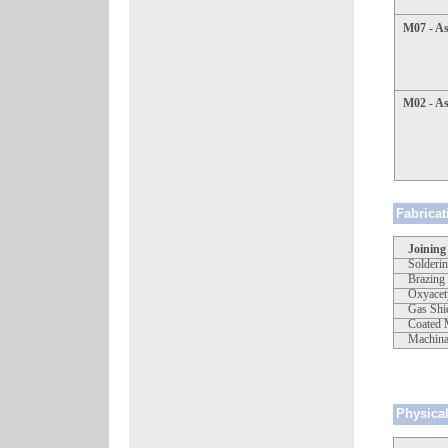
M07 - A
M02 - As
Fabricat
Joining
Solderi
Brazing
Oxyacet
Gas Shi
Coated 
Machinab
Physical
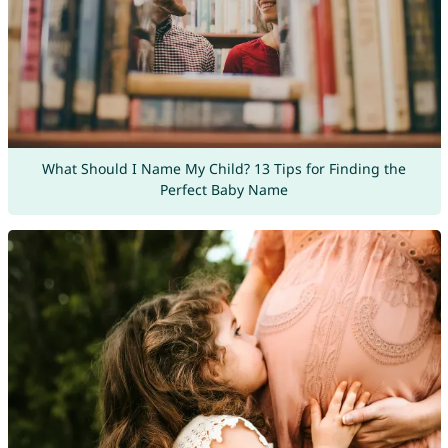
What Should I Name My Child? 13 Tips for Finding the
Perfect Baby Name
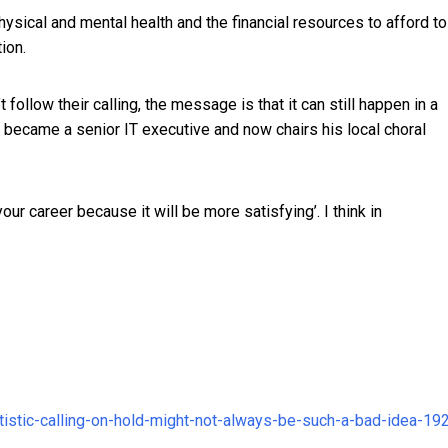
ysical and mental health and the financial resources to afford to
ion.
follow their calling, the message is that it can still happen in a
 became a senior IT executive and now chairs his local choral
ur career because it will be more satisfying’. I think in
rtistic-calling-on-hold-might-not-always-be-such-a-bad-idea-19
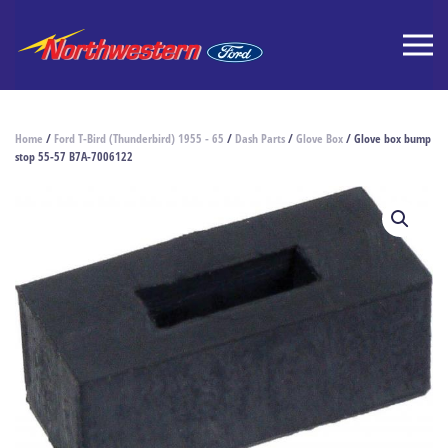
Home
/
Ford T-Bird (Thunderbird) 1955 - 65
/
Dash Parts
/
Glove Box
/ Glove box bump
stop 55-57 B7A-7006122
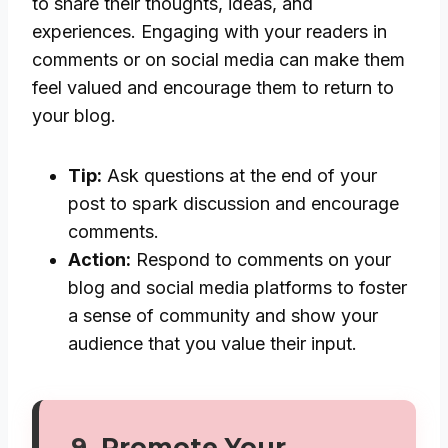
to share their thoughts, ideas, and
experiences. Engaging with your readers in
comments or on social media can make them
feel valued and encourage them to return to
your blog.
Tip:
Ask questions at the end of your
post to spark discussion and encourage
comments.
Action:
Respond to comments on your
blog and social media platforms to foster
a sense of community and show your
audience that you value their input.
9.
Promote Your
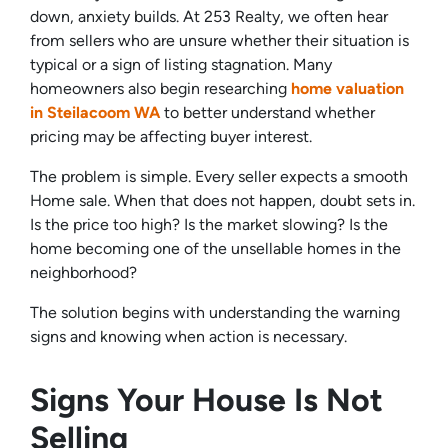
down, anxiety builds. At 253 Realty, we often hear
from sellers who are unsure whether their situation is
typical or a sign of listing stagnation. Many
homeowners also begin researching
home valuation
in Steilacoom WA
to better understand whether
pricing may be affecting buyer interest.
The problem is simple. Every seller expects a smooth
Home sale. When that does not happen, doubt sets in.
Is the price too high? Is the market slowing? Is the
home becoming one of the unsellable homes in the
neighborhood?
The solution begins with understanding the warning
signs and knowing when action is necessary.
Signs Your House Is Not
Selling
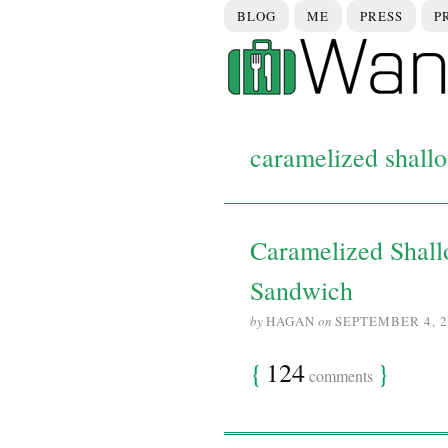
BLOG
ME
PRESS
P
caramelized shallo
Caramelized Shall
Sandwich
by
HAGAN
on
SEPTEMBER 4, 2
{
124
}
comments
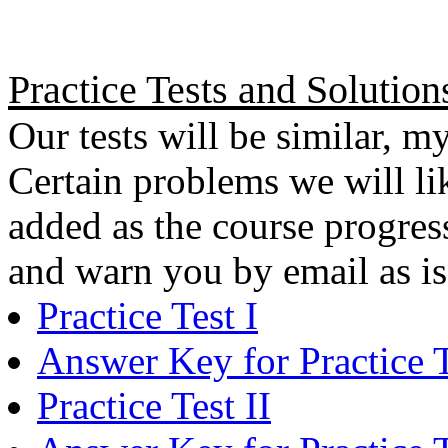
Practice Tests and Solution
Our tests will be similar, my
Certain problems we will lik
added as the course progress
and warn you by email as i
Practice Test I
Answer Key for Practice T
Practice Test II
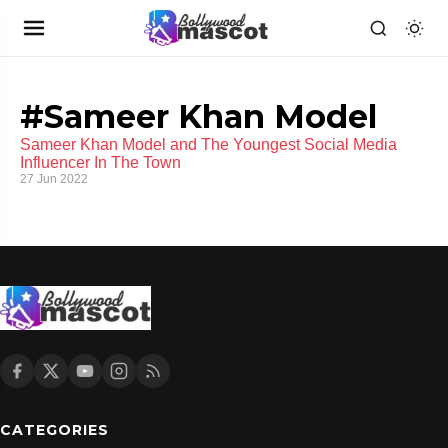
#Sameer Khan Model
Sameer Khan Model and The Youngest Social Media
Influencer In The Town
27 Jun 2022
CATEGORIES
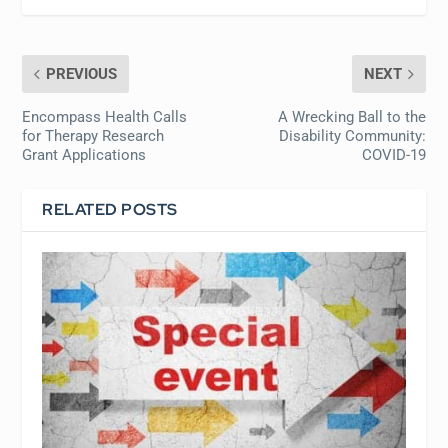
PREVIOUS
NEXT
Encompass Health Calls
A Wrecking Ball to the
for Therapy Research
Disability Community:
Grant Applications
COVID-19
RELATED POSTS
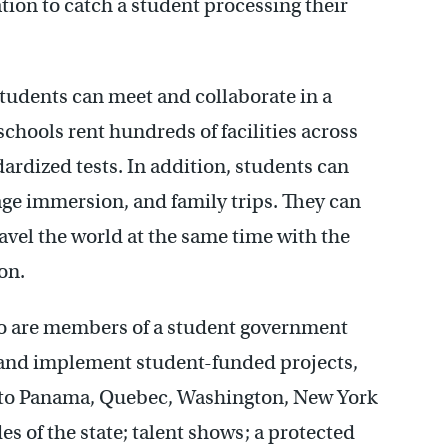
tion to catch a student processing their
students can meet and collaborate in a
chools rent hundreds of facilities across
dized tests. In addition, students can
uage immersion, and family trips. They can
avel the world at the same time with the
on.
o are members of a student government
e and implement student-funded projects,
s to Panama, Quebec, Washington, New York
s of the state; talent shows; a protected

··········

→ **TASK DESCRIPTION**
Among the lines of the data, identify those with the word "that". Copy each of them.

→ **ANSWER FOR THE TASK**
follow their calling, the message is that it can still happen in a
audience that you value their input.
Home sale. When that does not happen, doubt sets in.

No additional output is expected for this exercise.